◆ SUPPLIED TEXT ◆
⁂
Student, Electronics and Communication

  1. V. College of Engineering, Bengaluru, Karnataka

    Dr. Prakash Biswagar,

    Professor, Electronics and Communication

    1. V. College of Engineering Bengaluru, Karnataka

      Abstract Cloud computing has become an integral part of any organization that deals with organizing and managing data on a large scale. These organizations rely on cloud providers like GCP, Azure, AWS etc. for computing resources, storage, networking and AI/ML services. Computing power and its performance are one of the key factors for companies that want to migrate to the cloud. As such, cloud providers offer a variety of options in computing resources which have their pros and cons. Hence, it is up to the user to make an informed decision on what resource is best suited for the use case. This paper attempts to give a birds eye view of the different types of computing resources offered by popular cloud providers, their pros and cons and an overview of their performance.

      Keywords Virtual machines; cloud computing; containers; clusters; serverless computing

      1. INTRODUCTION

        Cloud computing is a blanket term that is used to refer to any kind of hosted service like servers, storage, databases, networking, software, analytics and intelligence [1] that does not require active user management. These services are provided by organizations like GCP, Azure and AWS which can be customized based on the customers needs. Based on the extent of control the user wants to have on these services, hosting models (IaaS, PaaS, SaaS or FaaS) and the costs incurred for using these services the decision can be made.

        Computing resources, more commonly used by the customer, come in different forms and can be tailored to the users needs. These include virtual machines, their instances which are generated by scale sets or autoscalers, managed Kubernetes cluster services that make use of container instances and serverless computing services.[2] Each of these options have a certain tradeoff between them and perform better for different use cases.

      2. KEY CONCEPTS

        Virtualization refers to the creation of versions of computer hardware or software resources like storage devices, network resources and computing resources virtually, essentially mimicking the behavior of an actual, physical computer. Resource virtualization technologies include Containers and Virtual Machines.[4]

        1. Virtual Machines

          Virtual machines use only the operating system or software, and the hardware is rented out. A general block diagram of the virtual machine is illustrated in Fig. 1[4]. This gives a general idea about how the virtual machine is coordinated with the host.

          Fig. 1: Virtual Machine schematic

          Numerous virtual machines also known as guest machines run on a physical machine also known as a host. Each guest machine is independent of the other and can function with different operating systems, creating an isolated environment and only using the physical machine for hardware resources. To create a more cost efficient and flexible in computing resources, these virtual machine instances are provided as services by cloud providers on the public cloud. These instances are usually used to deploy applications to suit the requirements of processing power one might need to run the application.
⁂
◆ SOURCE DATA ◆
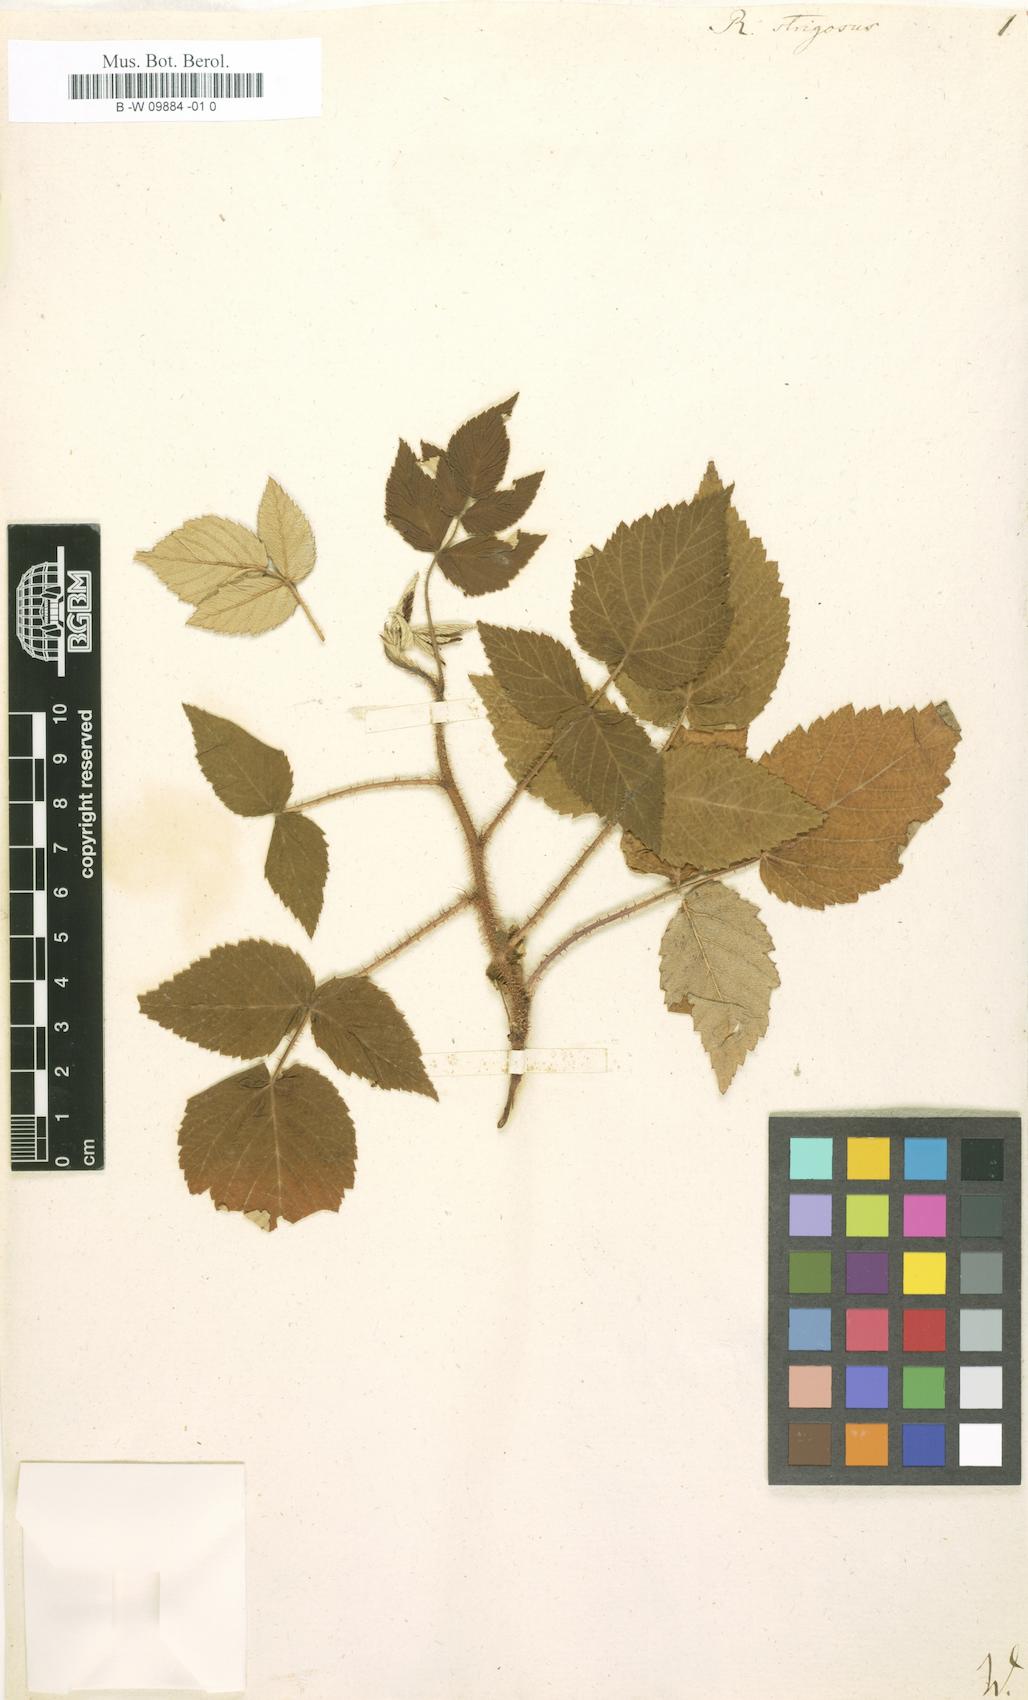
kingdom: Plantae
⁂
◆ EXERCISE INSTRUCTIONS ◆
**A)** Please reproduce the part of the cloud computing paper that opens with the words "Fig. 1: Virtual" and closes with "run the application.", renaming "physical machine" as "physical server".
**B)** List every hosting model that the cloud computing paper names.

◆ TASK-BY-TASK RESULTS ◆
**A)**
Fig. 1: Virtual Machine schematic

          Numerous virtual machines also known as guest machines run on a physical server also known as a host. Each guest machine is independent of the other and can function with different operating systems, creating an isolated environment and only using the physical server for hardware resources. To create a more cost efficient and flexible in computing resources, these virtual machine instances are provided as services by cloud providers on the public cloud. These instances are usually used to deploy applications to suit the requirements of processing power one might need to run the application.

**B)** IaaS, PaaS, SaaS, FaaS